L'art de la narration de Somerset Maugham ainsi que de l'ironie
Je connaissais la chanson d'Alain Souchon comme beaucoup de monde mais n'avais jamais lu Somerset Maugham pour autant.Un vide grenier m'a permis de trouver un de ses livres et j'ai été surpris par cet écrivain élégant et habile. Dans le fil du rasoir, publié en 1943, Somerset Maugham ne se contente pas de décrire la bourgeoisie américaine de l'après-guerre 14-18, il la dissèque tel un entomologiste zêlé et touche plutôt au but dans cette entreprise.De plus, le fait que l'écrivain américain se mette en scène et soit le confident de trois personnages (Larry,Isabel et Eliott) démontre quelque part son investissement pour montrer sa connaissance du milieu bourgeois, de son côté grandiloquent et superficiel.
Ne se contentant pas de ce procédé narratif, Somerset Maugham dialogue directement avec le lecteur tout au long du livre. Ce semblant de connivence littéraire est vraiment suranné mais grâce à celui-ci, le lecteur ressent une générosité palpable, une envie de Maugham de ne pas seulement faire le boulot en se contentant de coucher son histoire sur le papier.

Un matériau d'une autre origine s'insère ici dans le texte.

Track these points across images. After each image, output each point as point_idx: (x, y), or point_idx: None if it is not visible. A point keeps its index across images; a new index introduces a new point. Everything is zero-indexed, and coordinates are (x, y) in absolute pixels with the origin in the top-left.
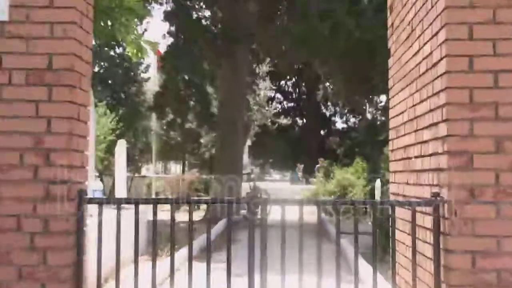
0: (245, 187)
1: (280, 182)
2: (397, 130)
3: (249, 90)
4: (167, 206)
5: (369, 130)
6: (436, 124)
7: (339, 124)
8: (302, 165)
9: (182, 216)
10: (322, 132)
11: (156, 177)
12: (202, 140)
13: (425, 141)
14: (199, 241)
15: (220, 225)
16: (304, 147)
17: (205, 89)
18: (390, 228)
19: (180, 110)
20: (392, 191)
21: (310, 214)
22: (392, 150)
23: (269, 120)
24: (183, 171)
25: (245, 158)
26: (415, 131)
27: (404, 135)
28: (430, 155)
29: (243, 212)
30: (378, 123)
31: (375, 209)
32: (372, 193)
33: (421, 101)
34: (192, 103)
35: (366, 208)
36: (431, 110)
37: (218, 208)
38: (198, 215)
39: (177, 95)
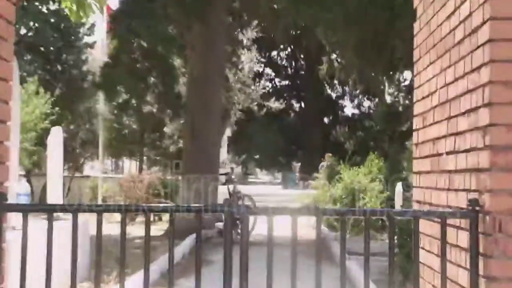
0: (223, 192)
1: (269, 186)
2: (424, 118)
3: (228, 63)
4: (118, 216)
5: (388, 117)
6: (475, 109)
7: (349, 110)
8: (299, 164)
9: (138, 229)
10: (326, 120)
11: (104, 177)
12: (165, 129)
13: (461, 132)
14: (160, 263)
15: (189, 241)
16: (302, 140)
17: (170, 61)
18: (413, 248)
19: (136, 89)
20: (416, 198)
21: (309, 228)
22: (416, 144)
23: (256, 103)
24: (141, 170)
25: (223, 153)
26: (448, 118)
27: (433, 124)
28: (467, 150)
29: (219, 224)
30: (400, 108)
31: (392, 221)
32: (391, 201)
33: (456, 79)
34: (152, 79)
35: (381, 220)
36: (469, 91)
37: (185, 219)
38: (160, 228)
39: (133, 68)
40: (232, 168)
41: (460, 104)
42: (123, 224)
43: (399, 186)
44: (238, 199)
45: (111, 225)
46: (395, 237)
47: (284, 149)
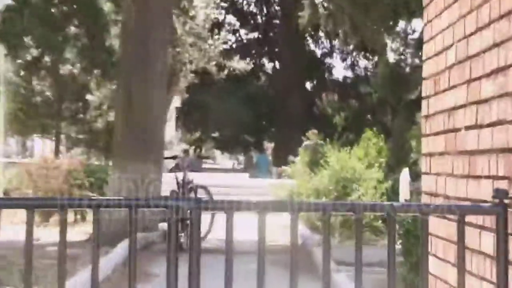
0: (169, 181)
1: (232, 174)
2: (436, 81)
3: (176, 8)
4: (24, 214)
5: (391, 82)
6: (504, 69)
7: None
8: (272, 144)
9: (52, 232)
10: (308, 86)
11: (7, 162)
12: (90, 98)
13: (485, 100)
14: (82, 279)
15: (121, 248)
16: (277, 112)
17: (97, 5)
18: (421, 255)
19: (50, 41)
20: (425, 189)
21: (286, 229)
22: (426, 117)
23: (214, 62)
24: (57, 152)
25: (170, 130)
26: (468, 82)
27: (448, 89)
28: (493, 124)
29: (165, 225)
30: (407, 69)
31: (393, 220)
32: (395, 195)
33: (480, 29)
34: (73, 28)
35: (383, 219)
36: (496, 45)
37: (118, 219)
38: (84, 231)
39: (46, 14)
40: (186, 151)
41: (483, 62)
42: (30, 225)
43: (405, 173)
44: (190, 191)
45: (15, 227)
46: (399, 242)
47: (252, 125)
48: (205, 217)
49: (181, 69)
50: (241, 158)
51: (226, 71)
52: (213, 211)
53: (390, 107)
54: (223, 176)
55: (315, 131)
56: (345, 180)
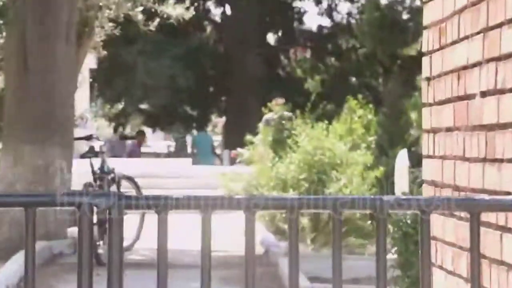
0: (83, 171)
1: (169, 160)
2: (442, 30)
3: None
4: None
5: (381, 32)
6: None
7: (312, 19)
8: (223, 119)
9: None
10: (271, 39)
11: None
12: None
13: (508, 55)
14: None
15: (16, 263)
16: (229, 75)
17: None
18: (420, 265)
19: None
20: (427, 177)
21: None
22: (429, 79)
23: (141, 8)
24: None
25: (83, 100)
26: (484, 30)
27: (458, 41)
28: None
29: (74, 231)
30: (404, 15)
31: (383, 219)
32: (388, 183)
33: None
34: None
35: (371, 218)
36: None
37: (9, 222)
38: None
39: None
40: (98, 139)
41: (505, 3)
42: None
43: (402, 157)
44: (110, 183)
45: None
46: (395, 250)
47: (194, 93)
48: (132, 218)
49: (96, 17)
50: (182, 138)
51: (157, 20)
52: (141, 210)
53: (381, 66)
54: (157, 162)
55: (281, 100)
56: (320, 166)
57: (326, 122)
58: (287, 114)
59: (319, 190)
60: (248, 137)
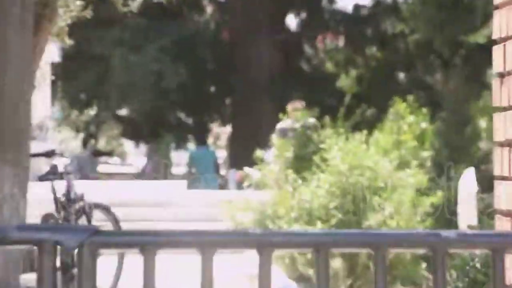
0: (41, 198)
1: (156, 182)
2: None
3: None
4: None
5: (439, 13)
6: None
7: None
8: (228, 128)
9: None
10: (291, 22)
11: None
12: None
13: None
14: None
15: None
16: (233, 70)
17: None
18: None
19: None
20: (501, 205)
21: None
22: (502, 76)
23: None
24: None
25: (42, 104)
26: None
27: None
28: None
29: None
30: None
31: (440, 260)
32: (450, 213)
33: None
34: None
35: (426, 259)
36: None
37: None
38: None
39: None
40: (65, 158)
41: None
42: None
43: (468, 178)
44: (79, 214)
45: None
46: None
47: (190, 94)
48: (108, 261)
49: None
50: (173, 153)
51: (139, 0)
52: (121, 249)
53: (439, 58)
54: (141, 187)
55: (300, 104)
56: (358, 191)
57: (366, 132)
58: (312, 121)
59: (355, 222)
60: (260, 152)
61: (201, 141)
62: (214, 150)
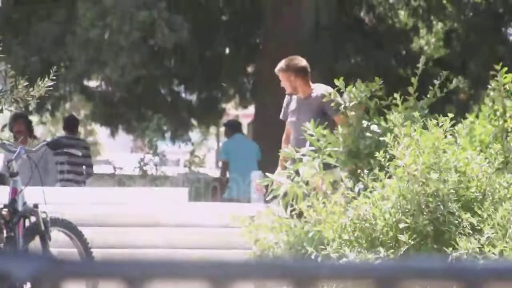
0: None
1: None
2: None
3: None
4: None
5: None
6: None
7: None
8: (251, 109)
9: None
10: None
11: None
12: None
13: None
14: None
15: None
16: (259, 22)
17: None
18: None
19: None
20: None
21: None
22: None
23: None
24: None
25: None
26: None
27: None
28: None
29: None
30: None
31: None
32: None
33: None
34: None
35: None
36: None
37: None
38: None
39: None
40: (10, 150)
41: None
42: None
43: None
44: (31, 234)
45: None
46: None
47: (193, 57)
48: None
49: None
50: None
51: None
52: (92, 283)
53: None
54: (123, 194)
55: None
56: (440, 203)
57: (450, 120)
58: (366, 102)
59: (437, 250)
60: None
61: (236, 128)
62: (254, 142)
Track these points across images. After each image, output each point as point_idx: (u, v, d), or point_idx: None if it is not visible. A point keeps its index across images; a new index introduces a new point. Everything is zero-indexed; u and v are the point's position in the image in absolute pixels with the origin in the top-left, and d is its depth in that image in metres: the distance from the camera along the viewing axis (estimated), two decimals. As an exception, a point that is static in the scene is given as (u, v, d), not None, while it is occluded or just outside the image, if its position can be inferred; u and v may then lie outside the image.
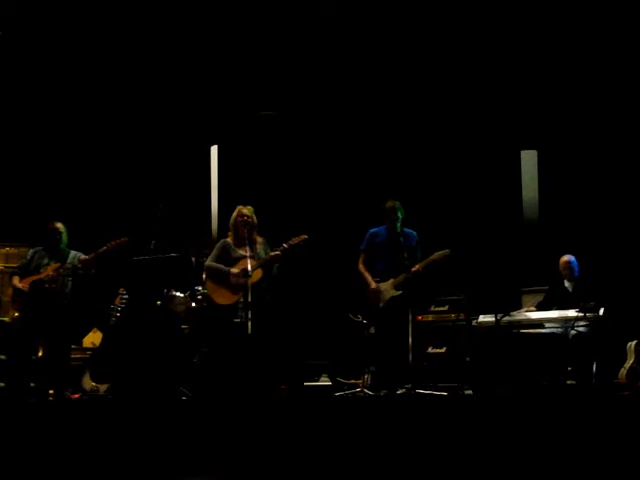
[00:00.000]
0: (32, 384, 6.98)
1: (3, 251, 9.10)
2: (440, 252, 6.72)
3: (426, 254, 6.85)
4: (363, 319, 7.56)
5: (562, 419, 4.46)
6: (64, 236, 7.09)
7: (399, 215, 6.90)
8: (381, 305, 6.80)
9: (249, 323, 6.36)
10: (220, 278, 6.71)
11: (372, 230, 7.09)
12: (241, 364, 6.44)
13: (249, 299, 6.40)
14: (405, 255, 6.66)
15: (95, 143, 9.51)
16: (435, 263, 6.73)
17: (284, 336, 7.31)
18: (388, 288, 6.78)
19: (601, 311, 6.47)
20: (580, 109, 8.35)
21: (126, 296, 7.91)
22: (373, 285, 6.85)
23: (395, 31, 8.57)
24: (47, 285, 6.88)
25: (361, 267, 7.01)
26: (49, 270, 6.92)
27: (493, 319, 6.72)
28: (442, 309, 7.94)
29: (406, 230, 6.97)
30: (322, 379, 8.25)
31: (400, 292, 6.72)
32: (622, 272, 7.67)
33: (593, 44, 8.05)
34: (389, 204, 6.94)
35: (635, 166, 8.03)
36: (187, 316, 7.53)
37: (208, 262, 6.85)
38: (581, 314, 6.46)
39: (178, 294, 7.60)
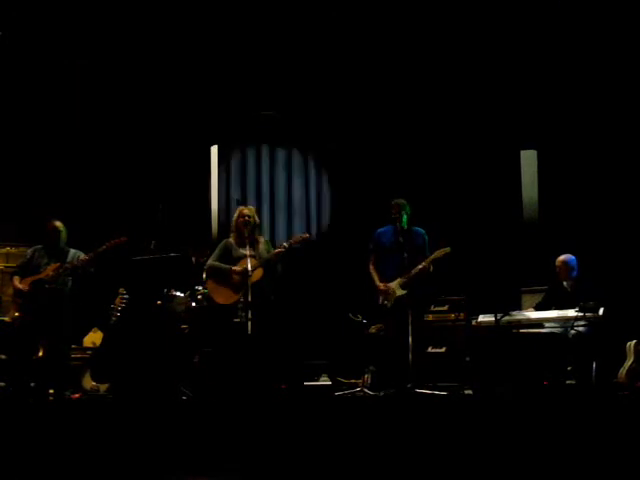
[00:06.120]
0: (32, 384, 6.98)
1: (3, 251, 9.11)
2: (441, 250, 6.73)
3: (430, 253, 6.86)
4: (363, 319, 7.57)
5: (562, 419, 4.47)
6: (63, 235, 7.10)
7: (404, 214, 6.89)
8: (388, 305, 6.79)
9: (249, 323, 6.37)
10: (221, 277, 6.74)
11: (378, 230, 7.08)
12: (241, 364, 6.45)
13: (249, 299, 6.41)
14: (406, 255, 6.66)
15: (95, 143, 9.51)
16: (436, 261, 6.74)
17: (284, 336, 7.32)
18: (395, 288, 6.78)
19: (600, 311, 6.46)
20: (580, 109, 8.35)
21: (126, 296, 7.91)
22: (381, 286, 6.84)
23: (395, 31, 8.58)
24: (47, 285, 6.88)
25: (371, 267, 6.99)
26: (49, 270, 6.93)
27: (493, 319, 6.72)
28: (442, 309, 7.95)
29: (414, 229, 6.97)
30: (322, 379, 8.25)
31: (405, 292, 6.72)
32: (622, 272, 7.67)
33: (593, 44, 8.06)
34: (393, 203, 6.94)
35: (635, 166, 8.03)
36: (187, 316, 7.54)
37: (209, 262, 6.88)
38: (581, 314, 6.46)
39: (178, 294, 7.61)
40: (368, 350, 7.38)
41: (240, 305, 6.56)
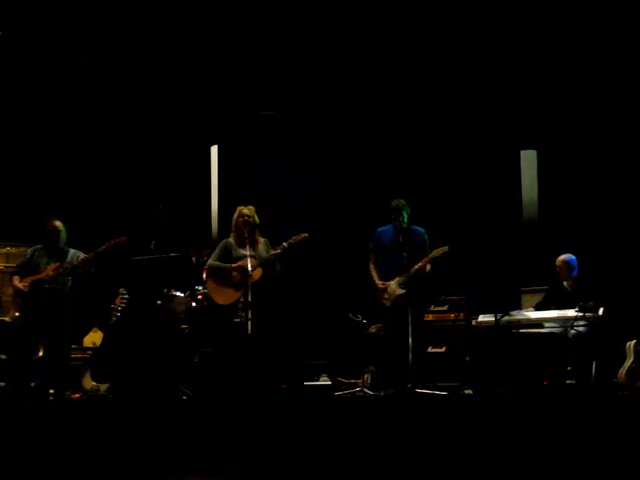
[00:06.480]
0: (32, 384, 6.99)
1: (3, 251, 9.12)
2: (439, 249, 6.74)
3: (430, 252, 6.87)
4: (363, 319, 7.58)
5: (562, 419, 4.47)
6: (63, 235, 7.10)
7: (404, 214, 6.91)
8: (388, 304, 6.80)
9: (249, 323, 6.37)
10: (221, 277, 6.74)
11: (379, 229, 7.10)
12: (241, 364, 6.45)
13: (249, 299, 6.42)
14: (405, 254, 6.67)
15: (95, 143, 9.52)
16: (435, 261, 6.75)
17: (284, 336, 7.32)
18: (394, 287, 6.79)
19: (600, 311, 6.47)
20: (580, 109, 8.35)
21: (126, 296, 7.91)
22: (379, 284, 6.85)
23: (396, 31, 8.57)
24: (47, 285, 6.88)
25: (371, 267, 7.00)
26: (49, 270, 6.93)
27: (493, 319, 6.72)
28: (442, 309, 7.95)
29: (413, 228, 6.98)
30: (322, 379, 8.26)
31: (404, 291, 6.73)
32: (622, 272, 7.67)
33: (593, 44, 8.06)
34: (393, 203, 6.95)
35: (635, 166, 8.03)
36: (187, 316, 7.54)
37: (209, 261, 6.89)
38: (580, 314, 6.47)
39: (178, 294, 7.62)
40: (368, 350, 7.38)
41: (240, 305, 6.57)
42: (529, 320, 6.84)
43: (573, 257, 7.13)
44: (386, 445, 4.36)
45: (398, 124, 9.26)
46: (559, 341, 6.70)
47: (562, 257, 7.14)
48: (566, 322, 6.65)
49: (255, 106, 9.48)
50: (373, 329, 7.45)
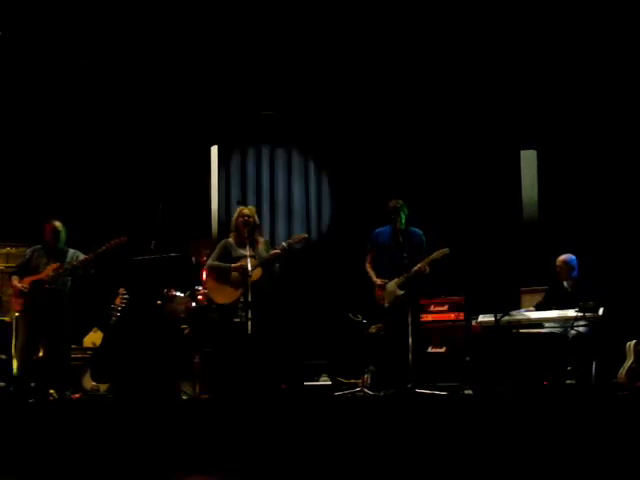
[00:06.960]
0: (32, 384, 6.99)
1: (3, 251, 9.09)
2: (440, 251, 6.74)
3: (427, 254, 6.86)
4: (363, 319, 7.58)
5: (562, 419, 4.47)
6: (62, 235, 7.10)
7: (402, 215, 6.92)
8: (386, 305, 6.81)
9: (249, 323, 6.38)
10: (221, 276, 6.75)
11: (377, 230, 7.10)
12: (241, 364, 6.46)
13: (249, 299, 6.42)
14: (405, 255, 6.67)
15: (95, 143, 9.51)
16: (435, 262, 6.75)
17: (284, 336, 7.32)
18: (393, 287, 6.80)
19: (600, 311, 6.47)
20: (580, 109, 8.35)
21: (126, 296, 7.91)
22: (378, 281, 6.86)
23: (395, 31, 8.58)
24: (47, 285, 6.88)
25: (367, 266, 7.02)
26: (49, 270, 6.93)
27: (493, 319, 6.72)
28: (442, 309, 7.95)
29: (411, 229, 6.99)
30: (322, 379, 8.26)
31: (404, 292, 6.73)
32: (622, 272, 7.67)
33: (593, 44, 8.06)
34: (391, 204, 6.95)
35: (635, 166, 8.03)
36: (187, 316, 7.55)
37: (209, 261, 6.90)
38: (580, 314, 6.47)
39: (178, 294, 7.62)
40: (368, 350, 7.38)
41: (240, 305, 6.57)
42: (529, 320, 6.84)
43: (573, 257, 7.13)
44: (386, 445, 4.36)
45: (398, 124, 9.26)
46: (559, 341, 6.70)
47: (562, 257, 7.13)
48: (566, 322, 6.65)
49: (255, 106, 9.48)
50: (373, 329, 7.45)
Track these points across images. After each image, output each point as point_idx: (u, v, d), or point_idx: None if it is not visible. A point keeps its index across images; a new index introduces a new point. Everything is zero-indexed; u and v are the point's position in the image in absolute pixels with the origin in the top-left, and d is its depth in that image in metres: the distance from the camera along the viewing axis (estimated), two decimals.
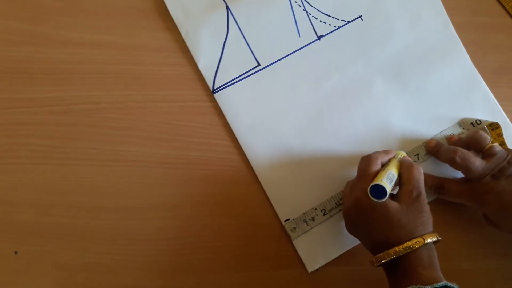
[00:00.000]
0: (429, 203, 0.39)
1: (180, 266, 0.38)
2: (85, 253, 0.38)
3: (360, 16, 0.42)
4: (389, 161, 0.36)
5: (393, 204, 0.32)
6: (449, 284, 0.29)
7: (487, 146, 0.36)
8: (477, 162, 0.35)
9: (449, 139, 0.40)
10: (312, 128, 0.40)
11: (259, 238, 0.39)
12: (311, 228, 0.39)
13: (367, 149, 0.40)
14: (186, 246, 0.38)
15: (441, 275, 0.31)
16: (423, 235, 0.32)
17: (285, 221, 0.39)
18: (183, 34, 0.41)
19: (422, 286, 0.29)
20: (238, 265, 0.38)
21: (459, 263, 0.39)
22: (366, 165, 0.34)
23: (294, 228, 0.38)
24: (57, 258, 0.38)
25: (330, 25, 0.42)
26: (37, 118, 0.40)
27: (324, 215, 0.39)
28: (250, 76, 0.41)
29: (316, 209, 0.39)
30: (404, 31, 0.42)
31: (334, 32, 0.42)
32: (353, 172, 0.40)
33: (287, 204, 0.39)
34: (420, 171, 0.34)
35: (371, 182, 0.32)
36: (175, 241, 0.38)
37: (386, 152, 0.36)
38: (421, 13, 0.43)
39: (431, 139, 0.40)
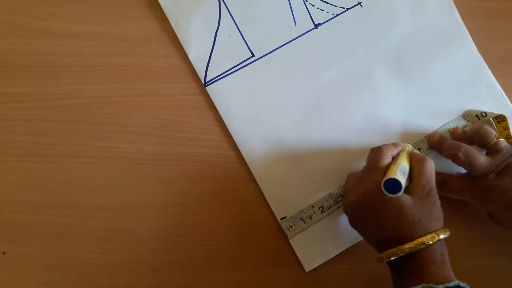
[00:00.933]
0: None
1: (174, 265, 0.37)
2: (76, 253, 0.37)
3: (359, 3, 0.40)
4: (398, 154, 0.35)
5: (407, 198, 0.31)
6: (461, 284, 0.28)
7: (492, 142, 0.35)
8: (481, 159, 0.34)
9: (453, 133, 0.38)
10: (309, 122, 0.39)
11: (254, 236, 0.38)
12: (309, 226, 0.38)
13: (367, 143, 0.39)
14: (179, 245, 0.38)
15: (453, 274, 0.30)
16: (436, 230, 0.31)
17: (281, 219, 0.38)
18: (172, 24, 0.39)
19: (434, 285, 0.28)
20: (233, 264, 0.38)
21: (462, 261, 0.38)
22: (377, 157, 0.33)
23: (291, 226, 0.37)
24: (47, 258, 0.37)
25: (328, 12, 0.40)
26: (22, 113, 0.38)
27: (322, 212, 0.38)
28: (243, 68, 0.39)
29: (313, 206, 0.38)
30: (407, 19, 0.40)
31: (332, 20, 0.40)
32: (352, 167, 0.39)
33: (283, 201, 0.38)
34: (432, 166, 0.33)
35: (383, 175, 0.31)
36: (167, 239, 0.38)
37: (395, 144, 0.35)
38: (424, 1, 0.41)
39: (434, 133, 0.39)
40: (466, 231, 0.39)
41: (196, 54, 0.39)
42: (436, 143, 0.38)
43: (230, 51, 0.39)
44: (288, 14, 0.40)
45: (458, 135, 0.38)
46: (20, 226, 0.37)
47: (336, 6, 0.40)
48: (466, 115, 0.39)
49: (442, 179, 0.37)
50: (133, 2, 0.40)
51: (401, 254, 0.30)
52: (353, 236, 0.37)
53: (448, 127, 0.39)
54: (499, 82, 0.40)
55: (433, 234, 0.30)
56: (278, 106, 0.39)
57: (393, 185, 0.30)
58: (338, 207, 0.38)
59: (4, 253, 0.37)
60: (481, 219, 0.38)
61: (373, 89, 0.40)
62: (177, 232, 0.38)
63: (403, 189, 0.30)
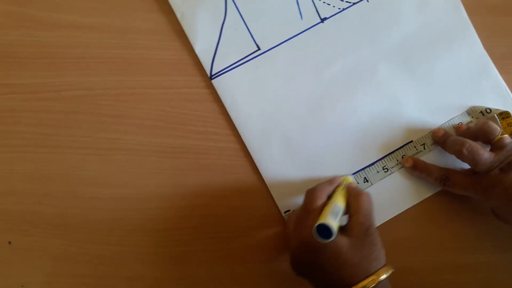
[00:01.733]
0: (435, 194, 0.39)
1: (178, 257, 0.38)
2: (80, 244, 0.38)
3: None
4: (335, 190, 0.34)
5: (344, 242, 0.30)
6: None
7: (497, 138, 0.35)
8: (485, 155, 0.34)
9: (457, 129, 0.39)
10: (313, 116, 0.39)
11: (258, 229, 0.39)
12: None
13: (370, 138, 0.39)
14: (184, 237, 0.38)
15: None
16: (377, 270, 0.30)
17: (285, 212, 0.38)
18: (178, 17, 0.39)
19: None
20: (237, 257, 0.38)
21: (464, 256, 0.39)
22: (311, 200, 0.33)
23: None
24: (51, 248, 0.38)
25: (334, 6, 0.40)
26: (28, 105, 0.39)
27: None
28: (249, 61, 0.40)
29: None
30: (412, 14, 0.41)
31: (338, 14, 0.40)
32: (354, 163, 0.39)
33: (287, 194, 0.38)
34: (369, 200, 0.33)
35: (317, 218, 0.30)
36: (172, 232, 0.38)
37: (330, 182, 0.35)
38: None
39: (439, 128, 0.39)
40: (468, 226, 0.39)
41: (202, 47, 0.39)
42: (440, 139, 0.38)
43: (236, 45, 0.40)
44: (295, 8, 0.40)
45: (462, 131, 0.38)
46: (25, 216, 0.38)
47: (342, 1, 0.40)
48: (470, 111, 0.40)
49: (446, 175, 0.37)
50: None
51: None
52: None
53: (453, 123, 0.40)
54: (504, 79, 0.41)
55: (374, 277, 0.30)
56: (283, 100, 0.39)
57: (325, 229, 0.29)
58: None
59: (9, 242, 0.38)
60: (483, 215, 0.39)
61: (377, 84, 0.40)
62: (181, 225, 0.38)
63: (334, 234, 0.29)
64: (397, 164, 0.39)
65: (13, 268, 0.38)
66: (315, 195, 0.33)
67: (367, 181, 0.39)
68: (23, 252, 0.38)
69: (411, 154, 0.39)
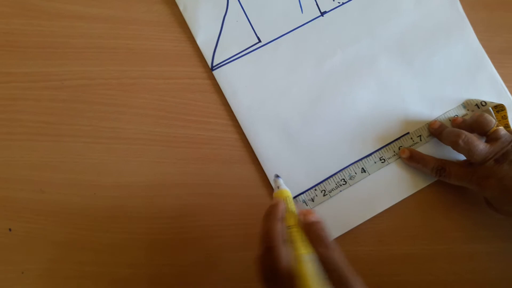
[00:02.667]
0: (431, 185, 0.40)
1: (179, 245, 0.39)
2: (81, 231, 0.38)
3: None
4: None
5: None
6: None
7: (492, 130, 0.37)
8: (481, 146, 0.35)
9: (453, 121, 0.40)
10: (313, 107, 0.41)
11: (257, 217, 0.39)
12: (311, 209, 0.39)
13: (368, 129, 0.40)
14: (185, 224, 0.39)
15: None
16: None
17: None
18: (181, 8, 0.41)
19: None
20: (238, 244, 0.39)
21: (459, 246, 0.40)
22: (271, 261, 0.28)
23: None
24: (52, 236, 0.38)
25: (334, 0, 0.41)
26: (30, 93, 0.40)
27: (324, 195, 0.39)
28: (250, 53, 0.41)
29: (316, 189, 0.39)
30: (410, 8, 0.42)
31: (338, 8, 0.41)
32: (353, 153, 0.40)
33: (286, 184, 0.39)
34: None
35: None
36: (173, 219, 0.39)
37: (273, 215, 0.31)
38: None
39: (435, 121, 0.41)
40: (464, 216, 0.40)
41: (204, 39, 0.40)
42: (436, 131, 0.40)
43: (237, 37, 0.41)
44: (295, 1, 0.41)
45: (458, 124, 0.40)
46: (27, 203, 0.39)
47: None
48: (466, 104, 0.41)
49: (442, 165, 0.38)
50: None
51: None
52: (354, 219, 0.39)
53: (448, 115, 0.41)
54: (499, 73, 0.42)
55: None
56: (283, 92, 0.41)
57: None
58: (340, 191, 0.39)
59: (10, 229, 0.38)
60: (478, 205, 0.40)
61: (376, 76, 0.41)
62: (182, 213, 0.39)
63: None
64: (394, 155, 0.40)
65: (13, 255, 0.38)
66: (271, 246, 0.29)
67: (365, 171, 0.40)
68: (24, 239, 0.38)
69: (408, 146, 0.40)
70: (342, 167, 0.40)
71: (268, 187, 0.40)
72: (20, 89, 0.40)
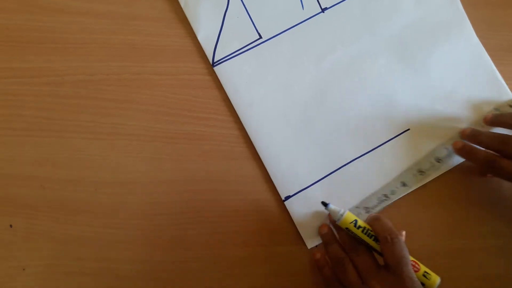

Au niveau du contexte de lecture, je me suis un peu moqué de ces gens bien comme il faut, parfois dépassés par leurs sentiments les moins avouables (le personnage d'Isabel est trés représentatif de ce "state of mind").Et question ironie, Somerset Maugham en distribue énormément, notammment quand il décrit Suzanne Rouvier ( femme pas trés maligne mais qui a l'esprit pratique en partageant ponctuellement la vie de peintres ou de notables contre toit et gîte).
Un personnage sort du lot: Larry, archétype du petit bourgeois qui fuit son milieu par réaction. Sa façon d'être un dissident tout au long du roman est merveilleuse car il ne cesse d'avancer dans la vie en fonction des circonstances et vit des expériences originales ( travailler avec des mineurs, côtoyer un Yogi dans un ashram entre autres). Selon moi, c'est le personnage le plus intéressant du roman et vous verrez comment Maugham lui rend hommage avec tact et respect.
La dernière dimension sur laquelle je veux revenir, c'est cette mondanité obligatoire et pesante que Maugham raille mais il est également conscient qu'il est acteur de ce cinéma social permanent.Chaque allusion sur les mondanités plus ou moins justifiés de l'existence est donc un prétexte à établir une grande vérité: celle de ne jamais être dupe de ce balai codifié.